### Records provided:
============================================================

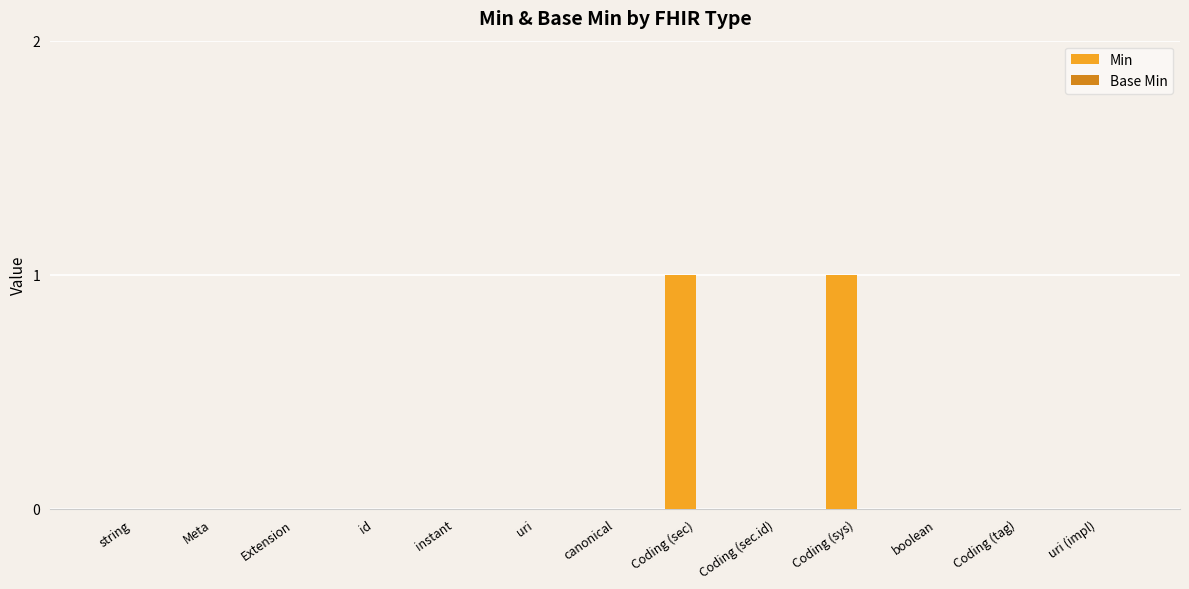

True or false: the data shows 0 at boolean.

True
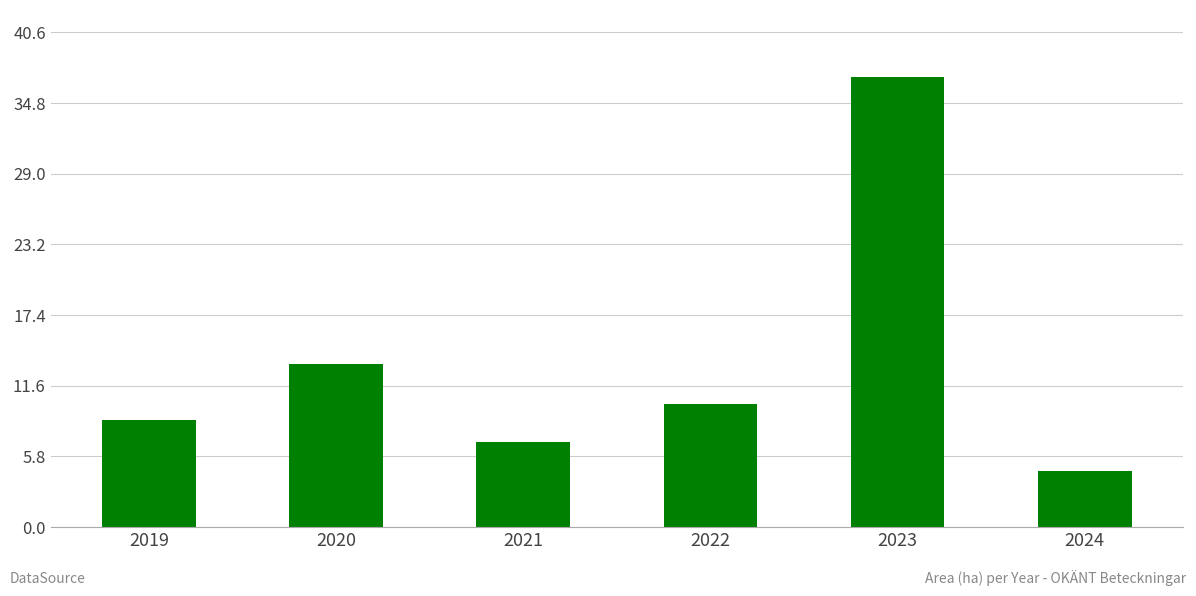

Which has a higher value, 2022 or 2020?

2020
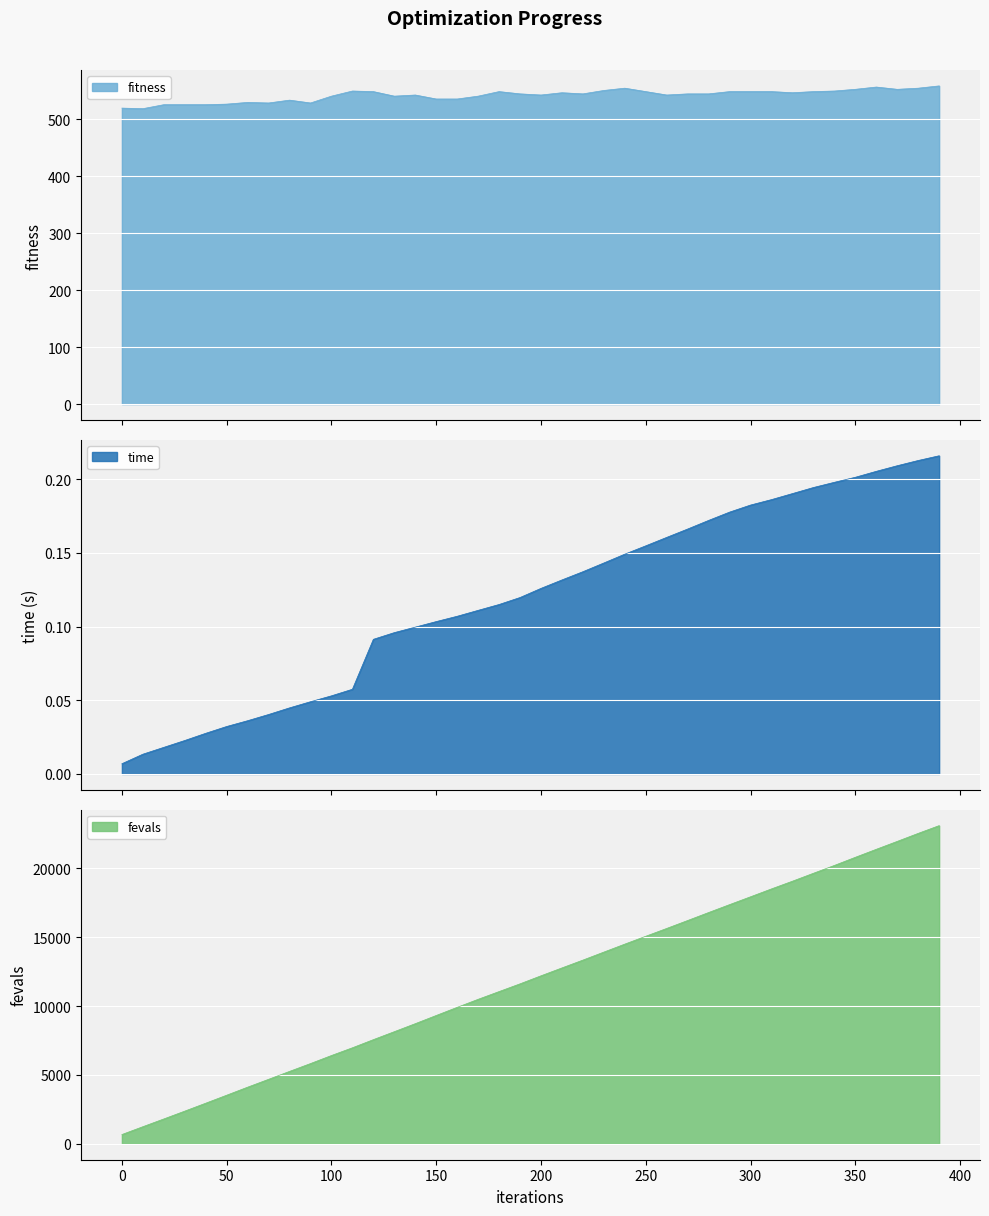

True or false: fitness has more than 0 interior local peaks.

True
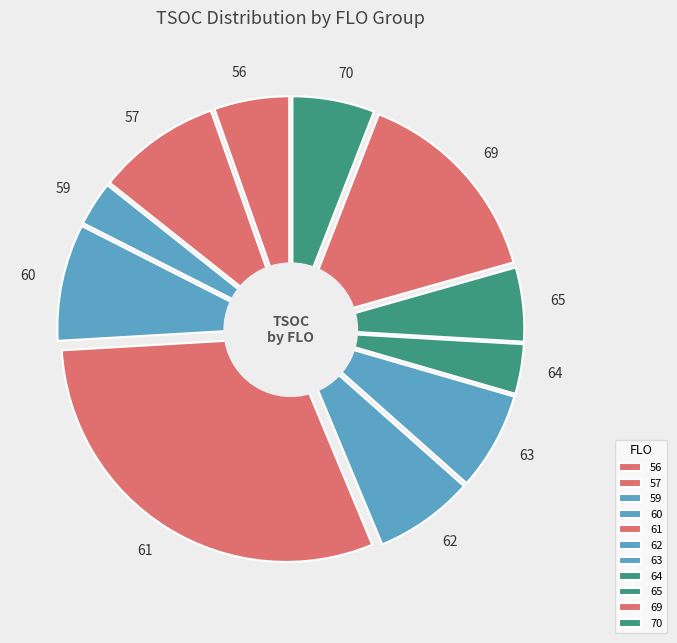

How many slices are in this pie chart?

11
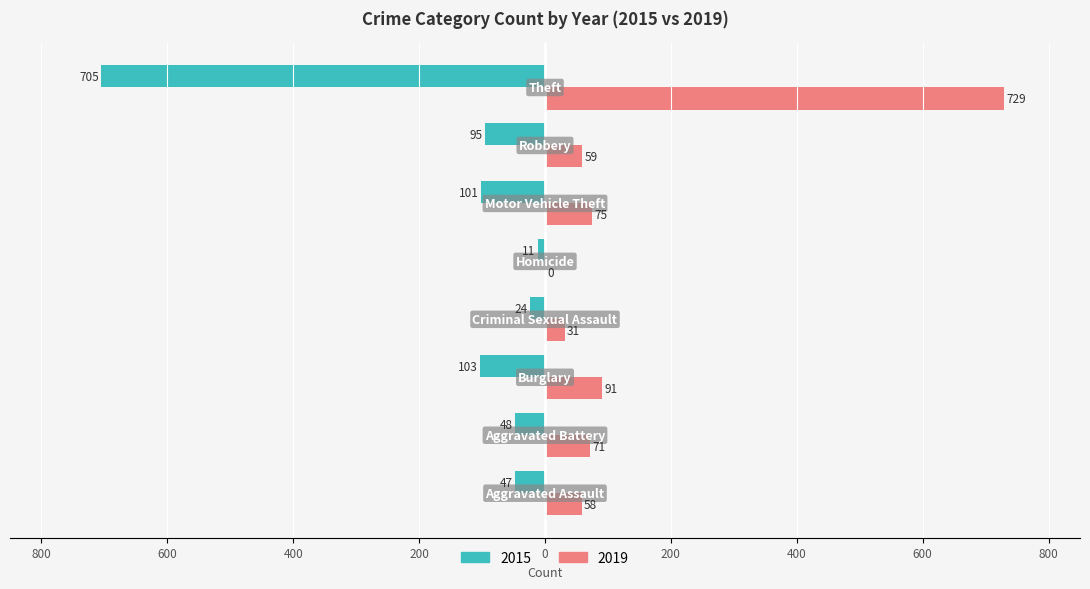

What are all the series names shown in the legend?

2015, 2019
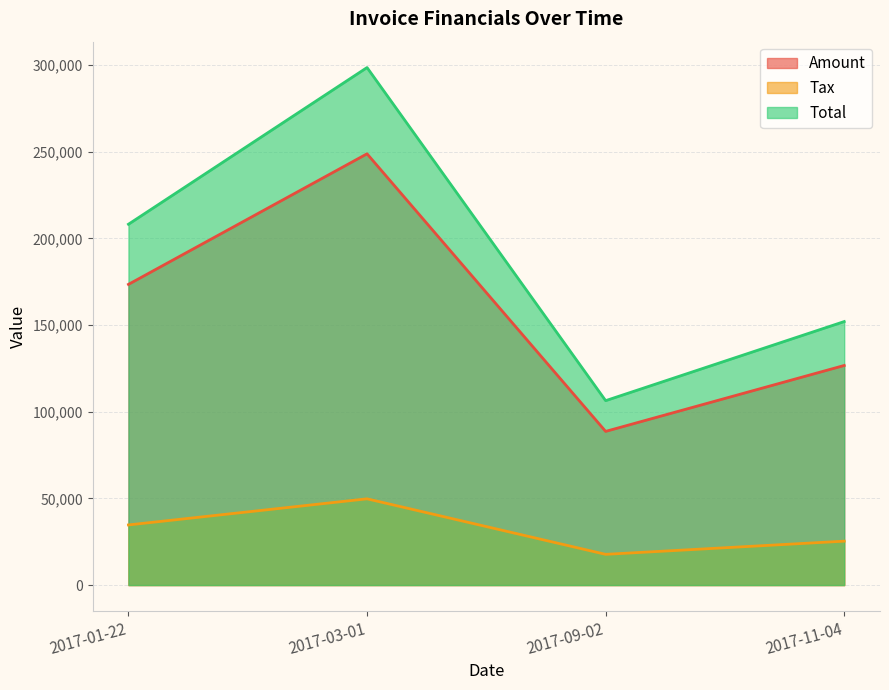

What is the label of the 1st point from the left?

2017-01-22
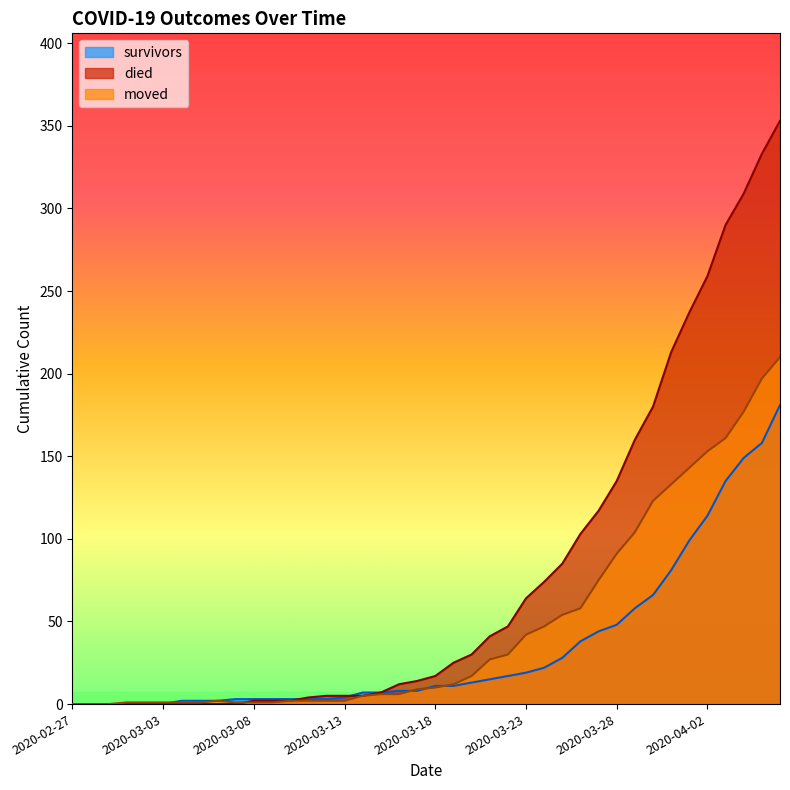

Which category has the highest value across all series?

2020-04-06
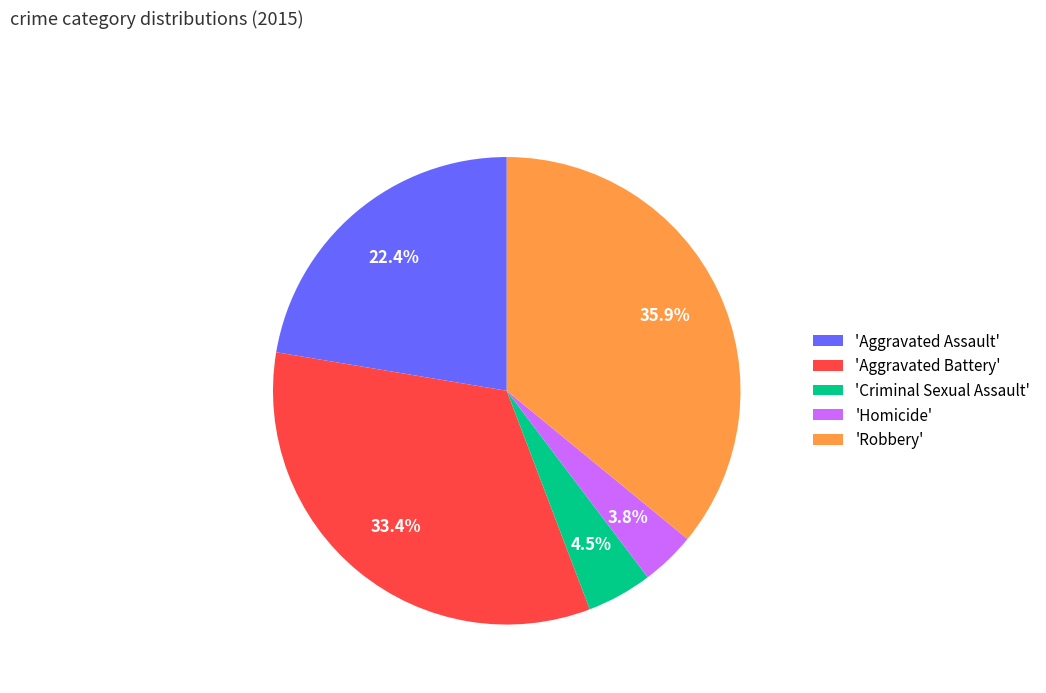

Which has a higher value, 'Homicide' or 'Criminal Sexual Assault'?

'Criminal Sexual Assault'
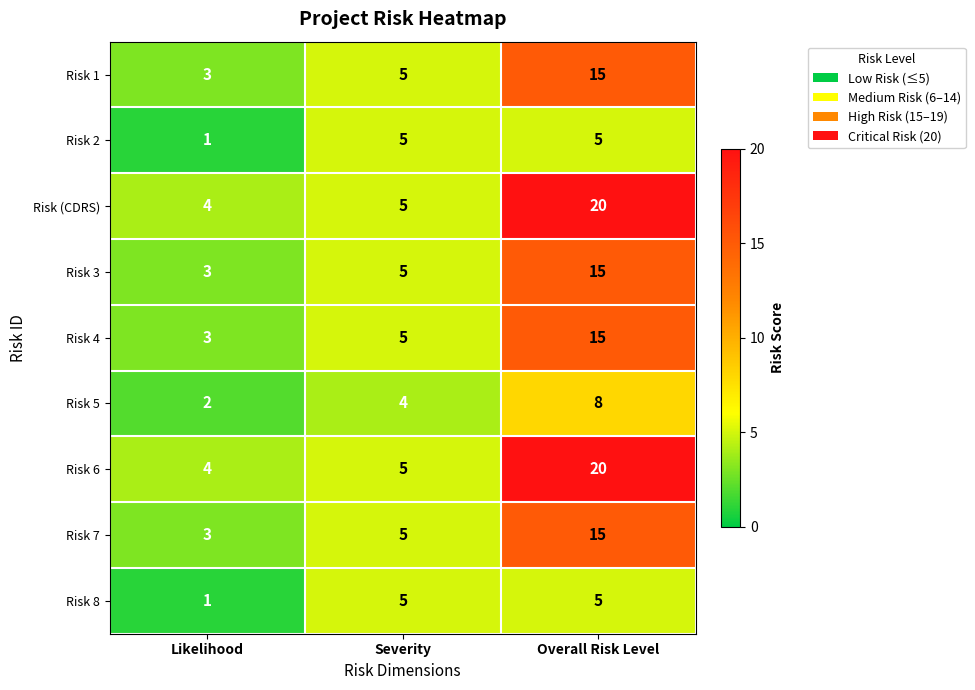

What is the difference between the Risk 4 values at Overall Risk Level and Likelihood?

12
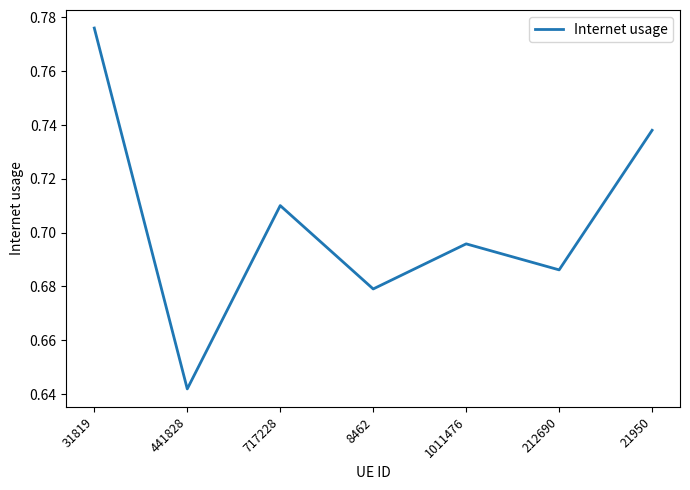

True or false: the data shows 1.1 at 31819.

False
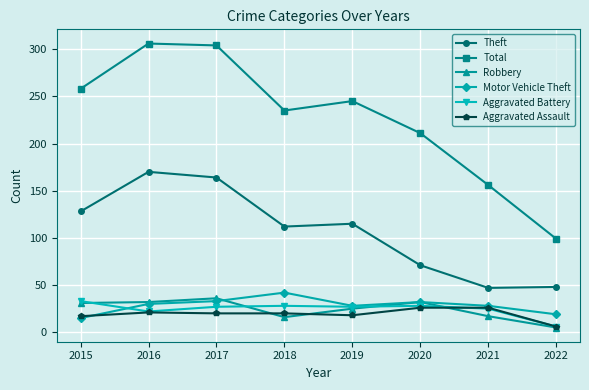

What is the total value across all series at 2015?

482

============================================================

### About this exercise:
Write out the data word for word, from the line containing "Which has a higher value, 'Homicide'" through the end of the data. Leave out the pictures.

### Output for this exercise:
Which has a higher value, 'Homicide' or 'Criminal Sexual Assault'?

'Criminal Sexual Assault'

What is the difference between the Risk 4 values at Overall Risk Level and Likelihood?

12

True or false: the data shows 1.1 at 31819.

False

What is the total value across all series at 2015?

482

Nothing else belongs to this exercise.